ASSIGNED TASK:
Could you set down every record below exactly as it appears?

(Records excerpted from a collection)
++++
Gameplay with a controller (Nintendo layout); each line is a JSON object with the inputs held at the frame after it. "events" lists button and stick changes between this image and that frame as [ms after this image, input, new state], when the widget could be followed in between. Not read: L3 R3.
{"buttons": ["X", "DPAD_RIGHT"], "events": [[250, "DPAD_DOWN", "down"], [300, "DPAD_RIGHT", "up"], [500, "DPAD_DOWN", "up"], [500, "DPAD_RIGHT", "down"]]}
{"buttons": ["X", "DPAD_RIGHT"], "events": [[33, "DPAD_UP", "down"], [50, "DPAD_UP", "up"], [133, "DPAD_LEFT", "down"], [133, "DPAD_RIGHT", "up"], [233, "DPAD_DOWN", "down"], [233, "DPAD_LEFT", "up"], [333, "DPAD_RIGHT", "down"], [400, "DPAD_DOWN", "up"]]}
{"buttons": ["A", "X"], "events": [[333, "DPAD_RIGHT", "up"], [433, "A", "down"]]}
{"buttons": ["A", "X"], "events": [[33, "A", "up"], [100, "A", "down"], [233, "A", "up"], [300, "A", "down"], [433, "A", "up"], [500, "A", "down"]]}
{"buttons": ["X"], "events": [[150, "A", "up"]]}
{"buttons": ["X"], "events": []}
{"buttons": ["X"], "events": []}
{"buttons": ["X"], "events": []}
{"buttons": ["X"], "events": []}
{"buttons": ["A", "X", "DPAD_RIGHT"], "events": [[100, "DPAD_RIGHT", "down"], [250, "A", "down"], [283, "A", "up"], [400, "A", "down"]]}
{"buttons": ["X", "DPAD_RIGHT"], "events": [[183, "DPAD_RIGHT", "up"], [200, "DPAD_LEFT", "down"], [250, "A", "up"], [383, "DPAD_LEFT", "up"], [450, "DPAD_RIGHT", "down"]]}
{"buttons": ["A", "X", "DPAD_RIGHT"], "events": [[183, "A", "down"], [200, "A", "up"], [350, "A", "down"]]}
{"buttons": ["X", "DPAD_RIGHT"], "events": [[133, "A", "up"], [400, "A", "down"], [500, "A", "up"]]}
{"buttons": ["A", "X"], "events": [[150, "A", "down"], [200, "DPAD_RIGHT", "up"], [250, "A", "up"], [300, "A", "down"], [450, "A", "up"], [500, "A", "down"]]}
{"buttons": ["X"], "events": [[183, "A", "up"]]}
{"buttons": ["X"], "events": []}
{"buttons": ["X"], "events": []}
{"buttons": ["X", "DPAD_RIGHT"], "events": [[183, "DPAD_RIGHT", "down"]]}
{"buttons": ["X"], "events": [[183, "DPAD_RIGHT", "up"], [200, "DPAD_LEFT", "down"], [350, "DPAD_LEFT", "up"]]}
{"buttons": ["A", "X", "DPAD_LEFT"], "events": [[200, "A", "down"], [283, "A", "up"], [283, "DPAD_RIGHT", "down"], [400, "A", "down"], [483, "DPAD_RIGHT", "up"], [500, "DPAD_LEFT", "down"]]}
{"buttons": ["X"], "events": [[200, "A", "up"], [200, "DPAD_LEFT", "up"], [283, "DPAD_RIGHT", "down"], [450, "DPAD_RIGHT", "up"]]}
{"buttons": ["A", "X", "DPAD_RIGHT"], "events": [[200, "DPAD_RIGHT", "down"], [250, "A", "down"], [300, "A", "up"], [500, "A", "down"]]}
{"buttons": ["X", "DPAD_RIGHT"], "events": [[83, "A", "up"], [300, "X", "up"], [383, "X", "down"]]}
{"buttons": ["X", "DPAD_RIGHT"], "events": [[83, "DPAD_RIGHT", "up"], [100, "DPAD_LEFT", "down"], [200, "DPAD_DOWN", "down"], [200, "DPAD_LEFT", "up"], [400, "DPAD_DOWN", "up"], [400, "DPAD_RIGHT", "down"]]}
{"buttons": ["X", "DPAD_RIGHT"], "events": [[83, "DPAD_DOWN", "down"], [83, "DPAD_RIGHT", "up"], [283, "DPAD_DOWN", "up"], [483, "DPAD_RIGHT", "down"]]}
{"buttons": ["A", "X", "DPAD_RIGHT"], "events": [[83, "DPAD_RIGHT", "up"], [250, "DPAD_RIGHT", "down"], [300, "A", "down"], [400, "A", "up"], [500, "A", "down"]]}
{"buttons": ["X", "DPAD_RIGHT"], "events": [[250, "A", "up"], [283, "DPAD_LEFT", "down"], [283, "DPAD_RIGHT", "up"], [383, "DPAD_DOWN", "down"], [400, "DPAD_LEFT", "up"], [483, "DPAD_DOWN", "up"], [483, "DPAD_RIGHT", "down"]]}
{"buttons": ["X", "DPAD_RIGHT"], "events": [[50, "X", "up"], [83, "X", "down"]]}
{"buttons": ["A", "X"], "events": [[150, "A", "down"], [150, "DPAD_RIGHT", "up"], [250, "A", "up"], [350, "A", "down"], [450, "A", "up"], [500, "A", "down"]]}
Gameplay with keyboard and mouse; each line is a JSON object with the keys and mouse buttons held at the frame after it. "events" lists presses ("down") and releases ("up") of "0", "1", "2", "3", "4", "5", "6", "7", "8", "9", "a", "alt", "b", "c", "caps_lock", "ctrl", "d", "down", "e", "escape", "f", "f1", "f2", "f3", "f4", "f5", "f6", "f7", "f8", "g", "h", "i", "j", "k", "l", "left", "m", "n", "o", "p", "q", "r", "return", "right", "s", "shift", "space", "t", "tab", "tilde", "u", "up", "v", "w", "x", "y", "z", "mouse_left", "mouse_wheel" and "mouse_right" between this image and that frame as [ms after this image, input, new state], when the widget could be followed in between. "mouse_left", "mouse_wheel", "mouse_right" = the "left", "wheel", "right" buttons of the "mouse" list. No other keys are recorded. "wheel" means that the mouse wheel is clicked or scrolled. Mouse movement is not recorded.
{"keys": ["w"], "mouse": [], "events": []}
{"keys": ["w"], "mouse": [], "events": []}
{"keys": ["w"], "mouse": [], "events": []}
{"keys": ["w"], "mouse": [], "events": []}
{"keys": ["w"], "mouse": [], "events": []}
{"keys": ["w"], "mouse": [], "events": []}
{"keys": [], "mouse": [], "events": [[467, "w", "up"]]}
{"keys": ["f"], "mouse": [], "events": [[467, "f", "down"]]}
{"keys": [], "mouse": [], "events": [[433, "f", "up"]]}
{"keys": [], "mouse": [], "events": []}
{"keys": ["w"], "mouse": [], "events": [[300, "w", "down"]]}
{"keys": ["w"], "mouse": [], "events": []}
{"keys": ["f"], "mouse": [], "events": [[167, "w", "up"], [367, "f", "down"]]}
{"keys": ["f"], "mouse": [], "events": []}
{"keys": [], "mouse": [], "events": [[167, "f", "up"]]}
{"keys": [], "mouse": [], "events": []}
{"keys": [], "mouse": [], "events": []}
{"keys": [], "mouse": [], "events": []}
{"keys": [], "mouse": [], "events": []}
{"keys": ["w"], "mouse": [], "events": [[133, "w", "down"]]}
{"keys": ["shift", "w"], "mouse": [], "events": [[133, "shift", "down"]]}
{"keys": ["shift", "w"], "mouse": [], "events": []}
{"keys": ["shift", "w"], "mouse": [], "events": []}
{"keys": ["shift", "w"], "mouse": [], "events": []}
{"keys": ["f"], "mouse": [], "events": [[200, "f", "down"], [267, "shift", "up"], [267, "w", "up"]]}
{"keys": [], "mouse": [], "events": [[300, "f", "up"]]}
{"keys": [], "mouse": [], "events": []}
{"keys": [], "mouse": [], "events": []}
++++
EXPECTED ANSWER:
Gameplay with a controller (Nintendo layout); each line is a JSON object with the inputs held at the frame after it. "events" lists button and stick changes between this image and that frame as [ms after this image, input, new state], when the widget could be followed in between. Not read: L3 R3.
{"buttons": ["X", "DPAD_RIGHT"], "events": [[250, "DPAD_DOWN", "down"], [300, "DPAD_RIGHT", "up"], [500, "DPAD_DOWN", "up"], [500, "DPAD_RIGHT", "down"]]}
{"buttons": ["X", "DPAD_RIGHT"], "events": [[33, "DPAD_UP", "down"], [50, "DPAD_UP", "up"], [133, "DPAD_LEFT", "down"], [133, "DPAD_RIGHT", "up"], [233, "DPAD_DOWN", "down"], [233, "DPAD_LEFT", "up"], [333, "DPAD_RIGHT", "down"], [400, "DPAD_DOWN", "up"]]}
{"buttons": ["A", "X"], "events": [[333, "DPAD_RIGHT", "up"], [433, "A", "down"]]}
{"buttons": ["A", "X"], "events": [[33, "A", "up"], [100, "A", "down"], [233, "A", "up"], [300, "A", "down"], [433, "A", "up"], [500, "A", "down"]]}
{"buttons": ["X"], "events": [[150, "A", "up"]]}
{"buttons": ["X"], "events": []}
{"buttons": ["X"], "events": []}
{"buttons": ["X"], "events": []}
{"buttons": ["X"], "events": []}
{"buttons": ["A", "X", "DPAD_RIGHT"], "events": [[100, "DPAD_RIGHT", "down"], [250, "A", "down"], [283, "A", "up"], [400, "A", "down"]]}
{"buttons": ["X", "DPAD_RIGHT"], "events": [[183, "DPAD_RIGHT", "up"], [200, "DPAD_LEFT", "down"], [250, "A", "up"], [383, "DPAD_LEFT", "up"], [450, "DPAD_RIGHT", "down"]]}
{"buttons": ["A", "X", "DPAD_RIGHT"], "events": [[183, "A", "down"], [200, "A", "up"], [350, "A", "down"]]}
{"buttons": ["X", "DPAD_RIGHT"], "events": [[133, "A", "up"], [400, "A", "down"], [500, "A", "up"]]}
{"buttons": ["A", "X"], "events": [[150, "A", "down"], [200, "DPAD_RIGHT", "up"], [250, "A", "up"], [300, "A", "down"], [450, "A", "up"], [500, "A", "down"]]}
{"buttons": ["X"], "events": [[183, "A", "up"]]}
{"buttons": ["X"], "events": []}
{"buttons": ["X"], "events": []}
{"buttons": ["X", "DPAD_RIGHT"], "events": [[183, "DPAD_RIGHT", "down"]]}
{"buttons": ["X"], "events": [[183, "DPAD_RIGHT", "up"], [200, "DPAD_LEFT", "down"], [350, "DPAD_LEFT", "up"]]}
{"buttons": ["A", "X", "DPAD_LEFT"], "events": [[200, "A", "down"], [283, "A", "up"], [283, "DPAD_RIGHT", "down"], [400, "A", "down"], [483, "DPAD_RIGHT", "up"], [500, "DPAD_LEFT", "down"]]}
{"buttons": ["X"], "events": [[200, "A", "up"], [200, "DPAD_LEFT", "up"], [283, "DPAD_RIGHT", "down"], [450, "DPAD_RIGHT", "up"]]}
{"buttons": ["A", "X", "DPAD_RIGHT"], "events": [[200, "DPAD_RIGHT", "down"], [250, "A", "down"], [300, "A", "up"], [500, "A", "down"]]}
{"buttons": ["X", "DPAD_RIGHT"], "events": [[83, "A", "up"], [300, "X", "up"], [383, "X", "down"]]}
{"buttons": ["X", "DPAD_RIGHT"], "events": [[83, "DPAD_RIGHT", "up"], [100, "DPAD_LEFT", "down"], [200, "DPAD_DOWN", "down"], [200, "DPAD_LEFT", "up"], [400, "DPAD_DOWN", "up"], [400, "DPAD_RIGHT", "down"]]}
{"buttons": ["X", "DPAD_RIGHT"], "events": [[83, "DPAD_DOWN", "down"], [83, "DPAD_RIGHT", "up"], [283, "DPAD_DOWN", "up"], [483, "DPAD_RIGHT", "down"]]}
{"buttons": ["A", "X", "DPAD_RIGHT"], "events": [[83, "DPAD_RIGHT", "up"], [250, "DPAD_RIGHT", "down"], [300, "A", "down"], [400, "A", "up"], [500, "A", "down"]]}
{"buttons": ["X", "DPAD_RIGHT"], "events": [[250, "A", "up"], [283, "DPAD_LEFT", "down"], [283, "DPAD_RIGHT", "up"], [383, "DPAD_DOWN", "down"], [400, "DPAD_LEFT", "up"], [483, "DPAD_DOWN", "up"], [483, "DPAD_RIGHT", "down"]]}
{"buttons": ["X", "DPAD_RIGHT"], "events": [[50, "X", "up"], [83, "X", "down"]]}
{"buttons": ["A", "X"], "events": [[150, "A", "down"], [150, "DPAD_RIGHT", "up"], [250, "A", "up"], [350, "A", "down"], [450, "A", "up"], [500, "A", "down"]]}
Gameplay with keyboard and mouse; each line is a JSON object with the keys and mouse buttons held at the frame after it. "events" lists presses ("down") and releases ("up") of "0", "1", "2", "3", "4", "5", "6", "7", "8", "9", "a", "alt", "b", "c", "caps_lock", "ctrl", "d", "down", "e", "escape", "f", "f1", "f2", "f3", "f4", "f5", "f6", "f7", "f8", "g", "h", "i", "j", "k", "l", "left", "m", "n", "o", "p", "q", "r", "return", "right", "s", "shift", "space", "t", "tab", "tilde", "u", "up", "v", "w", "x", "y", "z", "mouse_left", "mouse_wheel" and "mouse_right" between this image and that frame as [ms after this image, input, new state], when the widget could be followed in between. "mouse_left", "mouse_wheel", "mouse_right" = the "left", "wheel", "right" buttons of the "mouse" list. No other keys are recorded. "wheel" means that the mouse wheel is clicked or scrolled. Mouse movement is not recorded.
{"keys": ["w"], "mouse": [], "events": []}
{"keys": ["w"], "mouse": [], "events": []}
{"keys": ["w"], "mouse": [], "events": []}
{"keys": ["w"], "mouse": [], "events": []}
{"keys": ["w"], "mouse": [], "events": []}
{"keys": ["w"], "mouse": [], "events": []}
{"keys": [], "mouse": [], "events": [[467, "w", "up"]]}
{"keys": ["f"], "mouse": [], "events": [[467, "f", "down"]]}
{"keys": [], "mouse": [], "events": [[433, "f", "up"]]}
{"keys": [], "mouse": [], "events": []}
{"keys": ["w"], "mouse": [], "events": [[300, "w", "down"]]}
{"keys": ["w"], "mouse": [], "events": []}
{"keys": ["f"], "mouse": [], "events": [[167, "w", "up"], [367, "f", "down"]]}
{"keys": ["f"], "mouse": [], "events": []}
{"keys": [], "mouse": [], "events": [[167, "f", "up"]]}
{"keys": [], "mouse": [], "events": []}
{"keys": [], "mouse": [], "events": []}
{"keys": [], "mouse": [], "events": []}
{"keys": [], "mouse": [], "events": []}
{"keys": ["w"], "mouse": [], "events": [[133, "w", "down"]]}
{"keys": ["shift", "w"], "mouse": [], "events": [[133, "shift", "down"]]}
{"keys": ["shift", "w"], "mouse": [], "events": []}
{"keys": ["shift", "w"], "mouse": [], "events": []}
{"keys": ["shift", "w"], "mouse": [], "events": []}
{"keys": ["f"], "mouse": [], "events": [[200, "f", "down"], [267, "shift", "up"], [267, "w", "up"]]}
{"keys": [], "mouse": [], "events": [[300, "f", "up"]]}
{"keys": [], "mouse": [], "events": []}
{"keys": [], "mouse": [], "events": []}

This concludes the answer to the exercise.